[Your assignment]: From the first line of the records below through the line with "78. Limitation on Rights of Persons Served", output each line exactly; skip the pictures.

[Extracted entries]:
----------------
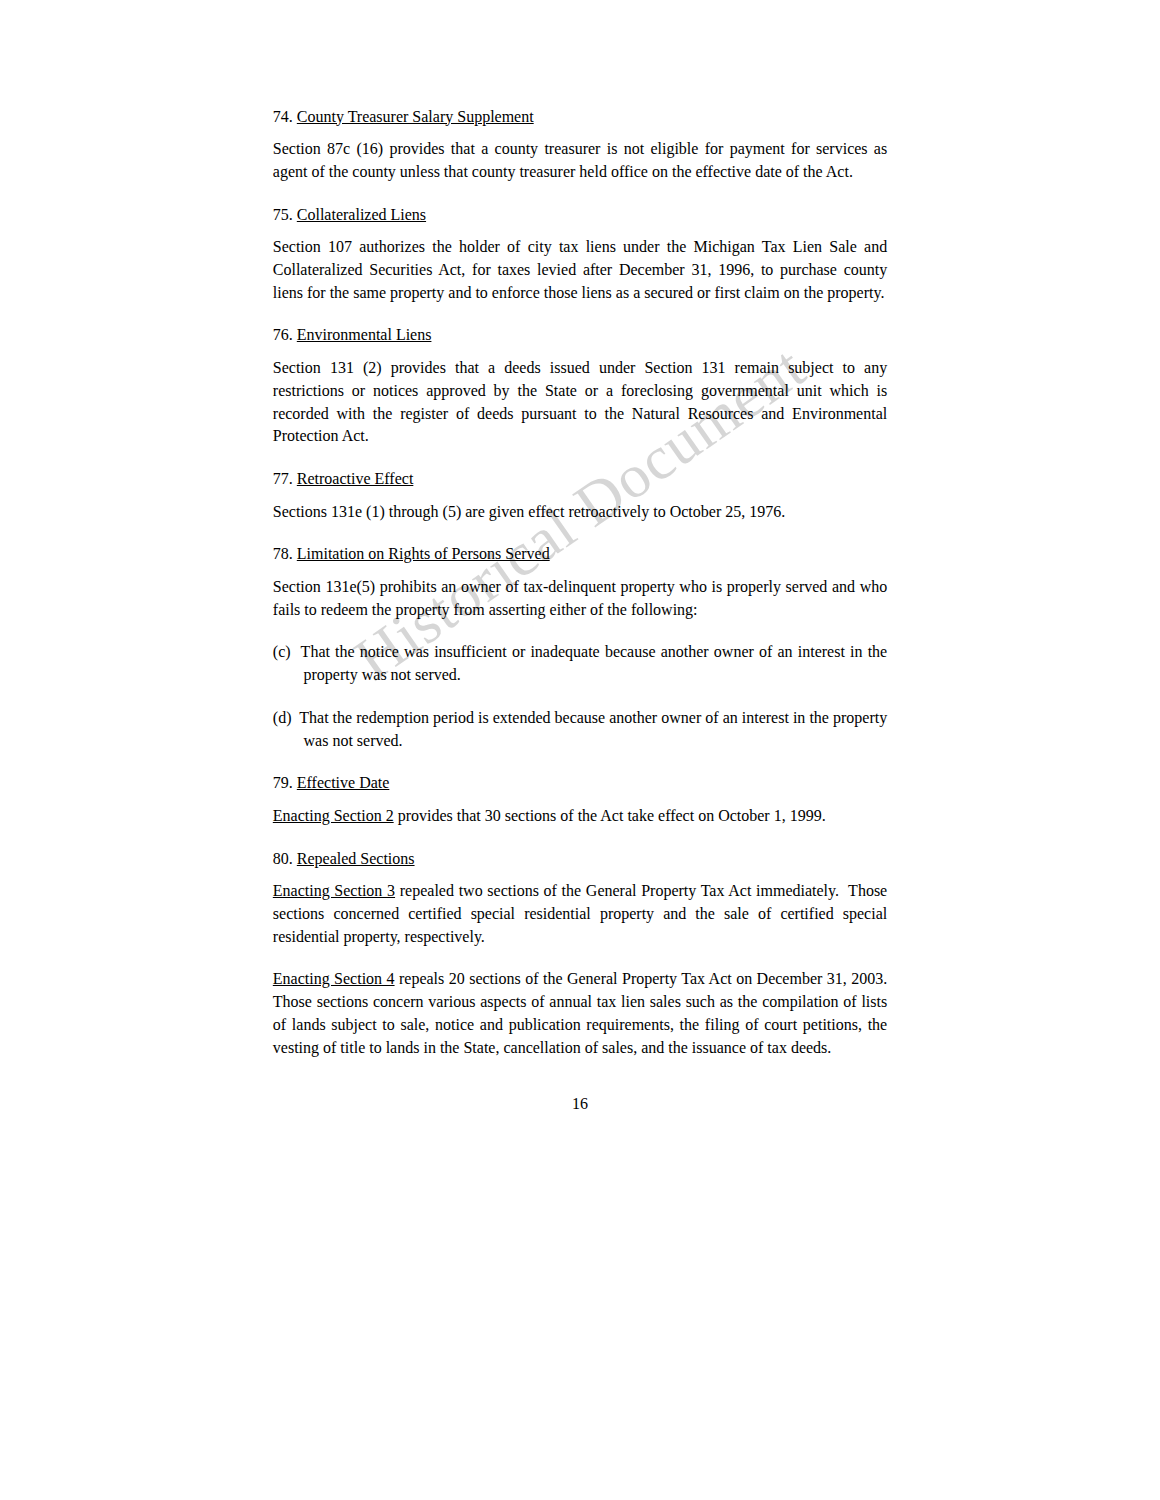Historical Document
74. County Treasurer Salary Supplement
Section 87c (16) provides that a county treasurer is not eligible for payment for services as agent of the county unless that county treasurer held office on the effective date of the Act.
75. Collateralized Liens
Section 107 authorizes the holder of city tax liens under the Michigan Tax Lien Sale and Collateralized Securities Act, for taxes levied after December 31, 1996, to purchase county liens for the same property and to enforce those liens as a secured or first claim on the property.
76. Environmental Liens
Section 131 (2) provides that a deeds issued under Section 131 remain subject to any restrictions or notices approved by the State or a foreclosing governmental unit which is recorded with the register of deeds pursuant to the Natural Resources and Environmental Protection Act.
77. Retroactive Effect
Sections 131e (1) through (5) are given effect retroactively to October 25, 1976.
78. Limitation on Rights of Persons Served
Section 131e(5) prohibits an owner of tax-delinquent property who is properly served and who fails to redeem the property from asserting either of the following:
(c) That the notice was insufficient or inadequate because another owner of an interest in the property was not served.
(d) That the redemption period is extended because another owner of an interest in the property was not served.
79. Effective Date
Enacting Section 2 provides that 30 sections of the Act take effect on October 1, 1999.
80. Repealed Sections
Enacting Section 3 repealed two sections of the General Property Tax Act immediately. Those sections concerned certified special residential property and the sale of certified special residential property, respectively.
Enacting Section 4 repeals 20 sections of the General Property Tax Act on December 31, 2003. Those sections concern various aspects of annual tax lien sales such as the compilation of lists of lands subject to sale, notice and publication requirements, the filing of court petitions, the vesting of title to lands in the State, cancellation of sales, and the issuance of tax deeds.
16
----------------
[Result below]:
Historical Document
74. County Treasurer Salary Supplement
Section 87c (16) provides that a county treasurer is not eligible for payment for services as agent of the county unless that county treasurer held office on the effective date of the Act.
75. Collateralized Liens
Section 107 authorizes the holder of city tax liens under the Michigan Tax Lien Sale and Collateralized Securities Act, for taxes levied after December 31, 1996, to purchase county liens for the same property and to enforce those liens as a secured or first claim on the property.
76. Environmental Liens
Section 131 (2) provides that a deeds issued under Section 131 remain subject to any restrictions or notices approved by the State or a foreclosing governmental unit which is recorded with the register of deeds pursuant to the Natural Resources and Environmental Protection Act.
77. Retroactive Effect
Sections 131e (1) through (5) are given effect retroactively to October 25, 1976.
78. Limitation on Rights of Persons Served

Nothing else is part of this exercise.